A reader sends in the following from a recent parish bulletin:
There will be an outdoor 9:15 am “overflow” Easter Mass this year. This Mass will have a full contemporary music group outside for those who prefer that style of music. (The Easter liturgies in the church will all be more traditional.) This celebration outside will be particularly helpful for families with small children and to account for the increase of people who attend Easter Mass.
Maybe I’m reading too much into this, but this announcement seems to be suggesting several things.
1) That contemporary music for Mass should not be allowed inside the church on Easter.
Now this is an idea that will have significant appeal in some quarters—indeed, I know those who might perhaps hope that this parish’s plans to set up the “full contemporary music group” outside in the churchyard is a transitional step, one that could lead next to moving the band off the property entirely. But I doubt this parish is moving in that direction.

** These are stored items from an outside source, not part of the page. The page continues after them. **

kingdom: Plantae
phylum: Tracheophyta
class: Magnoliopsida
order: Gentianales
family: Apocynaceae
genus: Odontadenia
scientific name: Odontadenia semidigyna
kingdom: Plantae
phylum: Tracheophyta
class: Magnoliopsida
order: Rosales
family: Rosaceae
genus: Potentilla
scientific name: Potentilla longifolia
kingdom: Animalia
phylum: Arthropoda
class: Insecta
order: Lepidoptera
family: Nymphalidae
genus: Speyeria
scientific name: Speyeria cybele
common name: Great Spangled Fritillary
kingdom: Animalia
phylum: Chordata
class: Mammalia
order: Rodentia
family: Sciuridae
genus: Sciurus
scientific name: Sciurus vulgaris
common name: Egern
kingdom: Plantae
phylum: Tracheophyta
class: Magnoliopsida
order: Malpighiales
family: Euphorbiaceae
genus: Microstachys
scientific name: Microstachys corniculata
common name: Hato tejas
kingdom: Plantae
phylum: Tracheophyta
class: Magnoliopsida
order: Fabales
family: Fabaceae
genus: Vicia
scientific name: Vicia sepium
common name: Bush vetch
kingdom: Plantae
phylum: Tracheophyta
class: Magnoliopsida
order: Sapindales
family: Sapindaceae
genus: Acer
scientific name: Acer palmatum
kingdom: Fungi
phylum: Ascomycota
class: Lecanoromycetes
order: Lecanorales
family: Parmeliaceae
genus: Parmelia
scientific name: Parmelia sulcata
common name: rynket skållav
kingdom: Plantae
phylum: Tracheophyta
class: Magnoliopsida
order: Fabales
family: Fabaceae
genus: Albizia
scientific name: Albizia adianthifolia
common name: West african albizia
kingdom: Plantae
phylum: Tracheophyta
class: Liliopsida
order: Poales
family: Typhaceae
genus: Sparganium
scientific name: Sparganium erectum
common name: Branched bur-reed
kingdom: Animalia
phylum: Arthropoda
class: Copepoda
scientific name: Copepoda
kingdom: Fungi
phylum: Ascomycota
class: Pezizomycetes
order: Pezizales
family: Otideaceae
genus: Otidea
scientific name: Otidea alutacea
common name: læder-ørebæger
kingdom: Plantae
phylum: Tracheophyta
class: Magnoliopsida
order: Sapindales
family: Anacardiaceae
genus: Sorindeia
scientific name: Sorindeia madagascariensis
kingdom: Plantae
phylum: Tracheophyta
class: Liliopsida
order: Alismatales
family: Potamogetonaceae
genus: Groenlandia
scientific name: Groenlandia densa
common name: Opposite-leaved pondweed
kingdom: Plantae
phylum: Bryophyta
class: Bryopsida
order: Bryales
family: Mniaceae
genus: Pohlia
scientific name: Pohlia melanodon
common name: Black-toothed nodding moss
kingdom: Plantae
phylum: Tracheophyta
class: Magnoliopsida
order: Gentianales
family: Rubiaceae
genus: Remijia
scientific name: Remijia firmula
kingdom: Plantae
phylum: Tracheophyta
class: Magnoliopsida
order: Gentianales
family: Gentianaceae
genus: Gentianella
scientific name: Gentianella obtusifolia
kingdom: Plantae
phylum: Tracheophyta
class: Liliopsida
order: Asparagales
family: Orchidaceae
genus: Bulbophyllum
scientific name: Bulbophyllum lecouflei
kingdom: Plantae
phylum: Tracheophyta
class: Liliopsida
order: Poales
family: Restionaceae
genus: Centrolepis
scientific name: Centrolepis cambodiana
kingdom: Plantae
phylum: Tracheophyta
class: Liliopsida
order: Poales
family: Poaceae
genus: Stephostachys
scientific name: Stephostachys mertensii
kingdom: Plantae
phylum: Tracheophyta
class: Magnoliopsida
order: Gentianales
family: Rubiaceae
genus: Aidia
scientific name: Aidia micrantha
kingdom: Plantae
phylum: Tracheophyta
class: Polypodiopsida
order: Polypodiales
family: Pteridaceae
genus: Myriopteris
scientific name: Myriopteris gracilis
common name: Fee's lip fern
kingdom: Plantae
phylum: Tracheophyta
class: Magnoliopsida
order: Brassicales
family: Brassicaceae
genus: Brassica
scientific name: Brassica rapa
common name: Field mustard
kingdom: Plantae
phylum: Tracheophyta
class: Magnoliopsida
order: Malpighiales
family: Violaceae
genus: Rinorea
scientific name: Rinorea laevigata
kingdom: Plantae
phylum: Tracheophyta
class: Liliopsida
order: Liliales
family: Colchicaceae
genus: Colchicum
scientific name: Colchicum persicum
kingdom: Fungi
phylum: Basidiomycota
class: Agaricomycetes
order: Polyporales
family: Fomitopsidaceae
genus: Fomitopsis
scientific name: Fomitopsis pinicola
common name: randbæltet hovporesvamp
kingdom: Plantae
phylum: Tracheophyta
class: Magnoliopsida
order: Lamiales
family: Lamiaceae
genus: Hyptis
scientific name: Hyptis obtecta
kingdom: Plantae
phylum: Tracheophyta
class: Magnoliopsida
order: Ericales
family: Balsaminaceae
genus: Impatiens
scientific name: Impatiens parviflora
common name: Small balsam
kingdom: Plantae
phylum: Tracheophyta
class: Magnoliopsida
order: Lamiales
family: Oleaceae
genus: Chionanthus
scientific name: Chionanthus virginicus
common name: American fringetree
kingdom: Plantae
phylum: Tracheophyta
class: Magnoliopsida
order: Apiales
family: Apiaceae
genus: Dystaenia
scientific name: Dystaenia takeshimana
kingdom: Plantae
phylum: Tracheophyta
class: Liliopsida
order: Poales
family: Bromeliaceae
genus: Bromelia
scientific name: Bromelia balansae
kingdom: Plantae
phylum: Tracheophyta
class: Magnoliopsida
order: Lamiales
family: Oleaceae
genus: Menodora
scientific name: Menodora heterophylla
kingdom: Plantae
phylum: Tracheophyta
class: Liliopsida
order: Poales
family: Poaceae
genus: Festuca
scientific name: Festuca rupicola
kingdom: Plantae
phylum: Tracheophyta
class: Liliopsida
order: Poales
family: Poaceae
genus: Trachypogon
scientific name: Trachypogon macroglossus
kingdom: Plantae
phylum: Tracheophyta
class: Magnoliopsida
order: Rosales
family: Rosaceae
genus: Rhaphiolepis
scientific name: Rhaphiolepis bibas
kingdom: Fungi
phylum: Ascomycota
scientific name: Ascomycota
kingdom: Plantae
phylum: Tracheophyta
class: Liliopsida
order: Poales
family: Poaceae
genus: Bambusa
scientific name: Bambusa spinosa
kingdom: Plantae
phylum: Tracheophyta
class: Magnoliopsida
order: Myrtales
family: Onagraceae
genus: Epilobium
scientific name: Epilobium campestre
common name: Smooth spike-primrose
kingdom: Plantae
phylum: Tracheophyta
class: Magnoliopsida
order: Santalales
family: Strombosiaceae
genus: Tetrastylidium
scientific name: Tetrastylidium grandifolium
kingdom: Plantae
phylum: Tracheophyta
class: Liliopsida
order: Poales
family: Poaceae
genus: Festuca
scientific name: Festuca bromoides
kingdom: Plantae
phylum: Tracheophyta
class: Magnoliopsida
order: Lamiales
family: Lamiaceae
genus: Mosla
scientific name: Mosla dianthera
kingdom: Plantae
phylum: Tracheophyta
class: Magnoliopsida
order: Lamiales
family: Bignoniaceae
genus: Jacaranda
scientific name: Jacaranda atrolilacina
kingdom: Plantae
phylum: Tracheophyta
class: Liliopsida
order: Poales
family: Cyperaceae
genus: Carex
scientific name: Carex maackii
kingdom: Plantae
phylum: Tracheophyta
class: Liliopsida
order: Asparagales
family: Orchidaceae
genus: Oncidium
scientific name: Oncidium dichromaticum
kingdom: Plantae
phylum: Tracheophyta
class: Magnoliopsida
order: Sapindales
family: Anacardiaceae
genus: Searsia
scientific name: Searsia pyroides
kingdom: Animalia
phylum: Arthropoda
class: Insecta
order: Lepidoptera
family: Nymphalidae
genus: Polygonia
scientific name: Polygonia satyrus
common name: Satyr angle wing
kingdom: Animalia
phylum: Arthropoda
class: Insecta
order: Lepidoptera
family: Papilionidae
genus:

Perhaps there is something in the bulletin’s declaration that the “Easter liturgies in the church will all be more traditional”—that the parish in question, without doing away with the drums entirely, is striving to present something a little more in line with Roman practice, at least to those in the sanctuary on Easter Sunday. But the text of the announcement still sanctions the idea that it is a matter of indifference to “prefer” another “style of music” at Mass, as if the forms of Christian worship were just a variety of iTunes to download at one’s pleasure. Confusing.
Perhaps the idea is instead 2) that families with small children should not be allowed inside the church on Easter.
This is perhaps a more plausible interpretation of the bulletin text. Easter Sunday Masses are always crowded, as the, er, irregular Mass attendees come out for something to do after breakfast. The presence of noisy children is inconvenient every Sunday, and especially so on big occasions.
Now dislike for noisy kids seems to bring together a lot of very different kinds of Catholics—self-styled progressives, pious old ladies clutching rosary beads, neo-orthodox clergy of a certain age–all united by a common dislike of the sound of the faithfully fertile. The first group has done its best to contracept their way into a childless Futurechurch, and they generally don’t appreciate reminders that there will be a next generation (and that it will be unlike them); the second group actually has its eyes turned to heaven, but they’re pretty sure they did a MUCH better job raising their own children than these utterly incompetent parents nowadays.
But is Easter really the right time for a parish to make a special effort to get faithful Catholic families to feel guilty about being at Mass? Should they be asked to wait outside, where there is weeping and gnashing of teeth and loud electronic drums and 200 watt bass amplifiers? Would there be no evangelical value in forcing the casual Catholics who have come out of the woodwork for Easter to cope with a sanctuary PACKED with innumerable flourishing families living the gospel of life in all of its disorderly, inconvenient, unruly sonic fury?
The bulletin announcement also says that the outdoor Mass is “for those who prefer (contemporary) music,” but it also purports to be for “families with small children”. Here’s a problem–what if these two groups happen not to overlap? What if I prefer contemporary liturgical music but have no patience for kids–where am I supposed to go on Easter Sunday? What if I have 9 children under the age of 7 but “prefer” to attend Masses at which the music conforms to the papal documents of the last 100 years rather than to the pop music of the last 20? Are big families expected to like loud contemporary music at Mass, because it’s the one thing louder than their tantrum-throwing 2 year olds? Is an outdoor rock Mass just the logical development of the cry room principle—put all the uncouth noisemakers together in an area well removed from the sanctuary?
This is all too confusing. I know where I’ll be on Easter Sunday.